REQUIRED WORK:
Recast the lines of every item below as a numbered list, omitting any blank lines.

Stored data entries
==*==

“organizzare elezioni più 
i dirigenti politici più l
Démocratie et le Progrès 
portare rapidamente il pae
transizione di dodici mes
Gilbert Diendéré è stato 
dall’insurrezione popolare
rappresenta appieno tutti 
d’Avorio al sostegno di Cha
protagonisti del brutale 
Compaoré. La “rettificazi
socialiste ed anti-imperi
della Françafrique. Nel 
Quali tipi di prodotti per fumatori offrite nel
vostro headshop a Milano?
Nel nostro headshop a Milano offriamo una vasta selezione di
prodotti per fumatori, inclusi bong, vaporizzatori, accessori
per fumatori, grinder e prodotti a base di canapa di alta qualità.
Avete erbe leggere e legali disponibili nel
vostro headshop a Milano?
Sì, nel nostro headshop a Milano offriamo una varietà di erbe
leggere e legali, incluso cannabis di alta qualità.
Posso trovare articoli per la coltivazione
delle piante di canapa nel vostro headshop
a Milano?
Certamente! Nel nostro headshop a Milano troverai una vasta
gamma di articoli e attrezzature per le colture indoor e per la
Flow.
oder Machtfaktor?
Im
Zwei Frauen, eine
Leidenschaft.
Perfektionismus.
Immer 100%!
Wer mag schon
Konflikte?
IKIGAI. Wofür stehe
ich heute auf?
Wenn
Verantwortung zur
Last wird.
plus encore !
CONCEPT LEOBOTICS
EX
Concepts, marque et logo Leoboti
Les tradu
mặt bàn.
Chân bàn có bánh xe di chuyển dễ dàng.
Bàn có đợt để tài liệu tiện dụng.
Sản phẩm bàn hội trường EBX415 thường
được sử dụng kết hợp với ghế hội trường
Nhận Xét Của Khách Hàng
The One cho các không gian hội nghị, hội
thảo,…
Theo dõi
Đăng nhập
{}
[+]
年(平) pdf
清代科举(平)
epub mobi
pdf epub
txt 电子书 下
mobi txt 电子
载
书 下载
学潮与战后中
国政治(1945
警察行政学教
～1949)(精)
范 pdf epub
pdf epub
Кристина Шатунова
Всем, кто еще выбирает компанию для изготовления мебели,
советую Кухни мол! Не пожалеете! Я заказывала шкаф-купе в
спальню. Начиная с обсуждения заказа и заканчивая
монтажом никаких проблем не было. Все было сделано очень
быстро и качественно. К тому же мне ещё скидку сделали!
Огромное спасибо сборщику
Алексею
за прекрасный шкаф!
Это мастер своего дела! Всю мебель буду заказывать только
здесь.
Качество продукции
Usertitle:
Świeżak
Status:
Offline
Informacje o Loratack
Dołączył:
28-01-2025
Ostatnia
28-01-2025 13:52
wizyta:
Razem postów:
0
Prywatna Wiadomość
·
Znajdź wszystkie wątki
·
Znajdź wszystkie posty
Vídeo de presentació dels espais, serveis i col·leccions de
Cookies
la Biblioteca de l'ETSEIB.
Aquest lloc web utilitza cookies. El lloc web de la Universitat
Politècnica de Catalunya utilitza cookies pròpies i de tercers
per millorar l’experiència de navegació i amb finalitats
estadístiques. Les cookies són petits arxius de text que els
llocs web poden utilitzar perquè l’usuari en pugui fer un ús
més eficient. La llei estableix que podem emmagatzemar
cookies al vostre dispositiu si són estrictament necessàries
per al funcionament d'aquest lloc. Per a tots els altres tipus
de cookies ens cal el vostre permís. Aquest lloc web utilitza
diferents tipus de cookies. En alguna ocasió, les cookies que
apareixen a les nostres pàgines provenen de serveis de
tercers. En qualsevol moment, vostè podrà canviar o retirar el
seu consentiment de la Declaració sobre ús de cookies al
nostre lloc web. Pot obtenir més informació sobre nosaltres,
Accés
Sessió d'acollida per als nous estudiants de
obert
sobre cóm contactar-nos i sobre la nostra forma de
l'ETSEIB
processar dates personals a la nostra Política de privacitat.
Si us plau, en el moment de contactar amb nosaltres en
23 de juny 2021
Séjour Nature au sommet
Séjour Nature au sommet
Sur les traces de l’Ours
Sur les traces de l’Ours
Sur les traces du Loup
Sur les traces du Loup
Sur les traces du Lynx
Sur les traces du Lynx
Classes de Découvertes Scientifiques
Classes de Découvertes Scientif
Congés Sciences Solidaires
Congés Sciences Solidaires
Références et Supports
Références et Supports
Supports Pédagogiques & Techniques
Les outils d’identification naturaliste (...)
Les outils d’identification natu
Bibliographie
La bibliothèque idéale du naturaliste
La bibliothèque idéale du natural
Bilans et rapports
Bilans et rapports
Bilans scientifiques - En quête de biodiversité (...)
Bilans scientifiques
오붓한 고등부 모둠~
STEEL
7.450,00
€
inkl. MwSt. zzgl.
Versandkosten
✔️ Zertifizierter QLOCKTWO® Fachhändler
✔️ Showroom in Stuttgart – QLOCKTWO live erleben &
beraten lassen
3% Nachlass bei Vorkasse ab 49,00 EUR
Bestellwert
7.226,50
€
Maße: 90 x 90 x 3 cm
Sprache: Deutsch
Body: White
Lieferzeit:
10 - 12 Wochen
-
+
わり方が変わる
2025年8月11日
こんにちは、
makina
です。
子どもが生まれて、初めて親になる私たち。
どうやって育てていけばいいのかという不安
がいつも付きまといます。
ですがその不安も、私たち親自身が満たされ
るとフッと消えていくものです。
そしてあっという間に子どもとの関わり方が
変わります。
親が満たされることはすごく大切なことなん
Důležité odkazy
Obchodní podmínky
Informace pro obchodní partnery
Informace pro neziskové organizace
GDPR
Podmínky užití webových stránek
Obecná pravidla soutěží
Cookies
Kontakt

==*==

TASK OUTPUT:
1. “organizzare elezioni più 
2. i dirigenti politici più l
3. Démocratie et le Progrès 
4. portare rapidamente il pae
5. transizione di dodici mes
6. Gilbert Diendéré è stato 
7. dall’insurrezione popolare
8. rappresenta appieno tutti 
9. d’Avorio al sostegno di Cha
10. protagonisti del brutale 
11. Compaoré. La “rettificazi
12. socialiste ed anti-imperi
13. della Françafrique. Nel 
14. Quali tipi di prodotti per fumatori offrite nel
15. vostro headshop a Milano?
16. Nel nostro headshop a Milano offriamo una vasta selezione di
17. prodotti per fumatori, inclusi bong, vaporizzatori, accessori
18. per fumatori, grinder e prodotti a base di canapa di alta qualità.
19. Avete erbe leggere e legali disponibili nel
20. vostro headshop a Milano?
21. Sì, nel nostro headshop a Milano offriamo una varietà di erbe
22. leggere e legali, incluso cannabis di alta qualità.
23. Posso trovare articoli per la coltivazione
24. delle piante di canapa nel vostro headshop
25. a Milano?
26. Certamente! Nel nostro headshop a Milano troverai una vasta
27. gamma di articoli e attrezzature per le colture indoor e per la
28. Flow.
29. oder Machtfaktor?
30. Im
31. Zwei Frauen, eine
32. Leidenschaft.
33. Perfektionismus.
34. Immer 100%!
35. Wer mag schon
36. Konflikte?
37. IKIGAI. Wofür stehe
38. ich heute auf?
39. Wenn
40. Verantwortung zur
41. Last wird.
42. plus encore !
43. CONCEPT LEOBOTICS
44. EX
45. Concepts, marque et logo Leoboti
46. Les tradu
47. mặt bàn.
48. Chân bàn có bánh xe di chuyển dễ dàng.
49. Bàn có đợt để tài liệu tiện dụng.
50. Sản phẩm bàn hội trường EBX415 thường
51. được sử dụng kết hợp với ghế hội trường
52. Nhận Xét Của Khách Hàng
53. The One cho các không gian hội nghị, hội
54. thảo,…
55. Theo dõi
56. Đăng nhập
57. {}
58. [+]
59. 年(平) pdf
60. 清代科举(平)
61. epub mobi
62. pdf epub
63. txt 电子书 下
64. mobi txt 电子
65. 载
66. 书 下载
67. 学潮与战后中
68. 国政治(1945
69. 警察行政学教
70. ～1949)(精)
71. 范 pdf epub
72. pdf epub
73. Кристина Шатунова
74. Всем, кто еще выбирает компанию для изготовления мебели,
75. советую Кухни мол! Не пожалеете! Я заказывала шкаф-купе в
76. спальню. Начиная с обсуждения заказа и заканчивая
77. монтажом никаких проблем не было. Все было сделано очень
78. быстро и качественно. К тому же мне ещё скидку сделали!
79. Огромное спасибо сборщику
80. Алексею
81. за прекрасный шкаф!
82. Это мастер своего дела! Всю мебель буду заказывать только
83. здесь.
84. Качество продукции
85. Usertitle:
86. Świeżak
87. Status:
88. Offline
89. Informacje o Loratack
90. Dołączył:
91. 28-01-2025
92. Ostatnia
93. 28-01-2025 13:52
94. wizyta:
95. Razem postów:
96. 0
97. Prywatna Wiadomość
98. ·
99. Znajdź wszystkie wątki
100. ·
101. Znajdź wszystkie posty
102. Vídeo de presentació dels espais, serveis i col·leccions de
103. Cookies
104. la Biblioteca de l'ETSEIB.
105. Aquest lloc web utilitza cookies. El lloc web de la Universitat
106. Politècnica de Catalunya utilitza cookies pròpies i de tercers
107. per millorar l’experiència de navegació i amb finalitats
108. estadístiques. Les cookies són petits arxius de text que els
109. llocs web poden utilitzar perquè l’usuari en pugui fer un ús
110. més eficient. La llei estableix que podem emmagatzemar
111. cookies al vostre dispositiu si són estrictament necessàries
112. per al funcionament d'aquest lloc. Per a tots els altres tipus
113. de cookies ens cal el vostre permís. Aquest lloc web utilitza
114. diferents tipus de cookies. En alguna ocasió, les cookies que
115. apareixen a les nostres pàgines provenen de serveis de
116. tercers. En qualsevol moment, vostè podrà canviar o retirar el
117. seu consentiment de la Declaració sobre ús de cookies al
118. nostre lloc web. Pot obtenir més informació sobre nosaltres,
119. Accés
120. Sessió d'acollida per als nous estudiants de
121. obert
122. sobre cóm contactar-nos i sobre la nostra forma de
123. l'ETSEIB
124. processar dates personals a la nostra Política de privacitat.
125. Si us plau, en el moment de contactar amb nosaltres en
126. 23 de juny 2021
127. Séjour Nature au sommet
128. Séjour Nature au sommet
129. Sur les traces de l’Ours
130. Sur les traces de l’Ours
131. Sur les traces du Loup
132. Sur les traces du Loup
133. Sur les traces du Lynx
134. Sur les traces du Lynx
135. Classes de Découvertes Scientifiques
136. Classes de Découvertes Scientif
137. Congés Sciences Solidaires
138. Congés Sciences Solidaires
139. Références et Supports
140. Références et Supports
141. Supports Pédagogiques & Techniques
142. Les outils d’identification naturaliste (...)
143. Les outils d’identification natu
144. Bibliographie
145. La bibliothèque idéale du naturaliste
146. La bibliothèque idéale du natural
147. Bilans et rapports
148. Bilans et rapports
149. Bilans scientifiques - En quête de biodiversité (...)
150. Bilans scientifiques
151. 오붓한 고등부 모둠~
152. STEEL
153. 7.450,00
154. €
155. inkl. MwSt. zzgl.
156. Versandkosten
157. ✔️ Zertifizierter QLOCKTWO® Fachhändler
158. ✔️ Showroom in Stuttgart – QLOCKTWO live erleben &
159. beraten lassen
160. 3% Nachlass bei Vorkasse ab 49,00 EUR
161. Bestellwert
162. 7.226,50
163. €
164. Maße: 90 x 90 x 3 cm
165. Sprache: Deutsch
166. Body: White
167. Lieferzeit:
168. 10 - 12 Wochen
169. -
170. +
171. わり方が変わる
172. 2025年8月11日
173. こんにちは、
174. makina
175. です。
176. 子どもが生まれて、初めて親になる私たち。
177. どうやって育てていけばいいのかという不安
178. がいつも付きまといます。
179. ですがその不安も、私たち親自身が満たされ
180. るとフッと消えていくものです。
181. そしてあっという間に子どもとの関わり方が
182. 変わります。
183. 親が満たされることはすごく大切なことなん
184. Důležité odkazy
185. Obchodní podmínky
186. Informace pro obchodní partnery
187. Informace pro neziskové organizace
188. GDPR
189. Podmínky užití webových stránek
190. Obecná pravidla soutěží
191. Cookies
192. Kontakt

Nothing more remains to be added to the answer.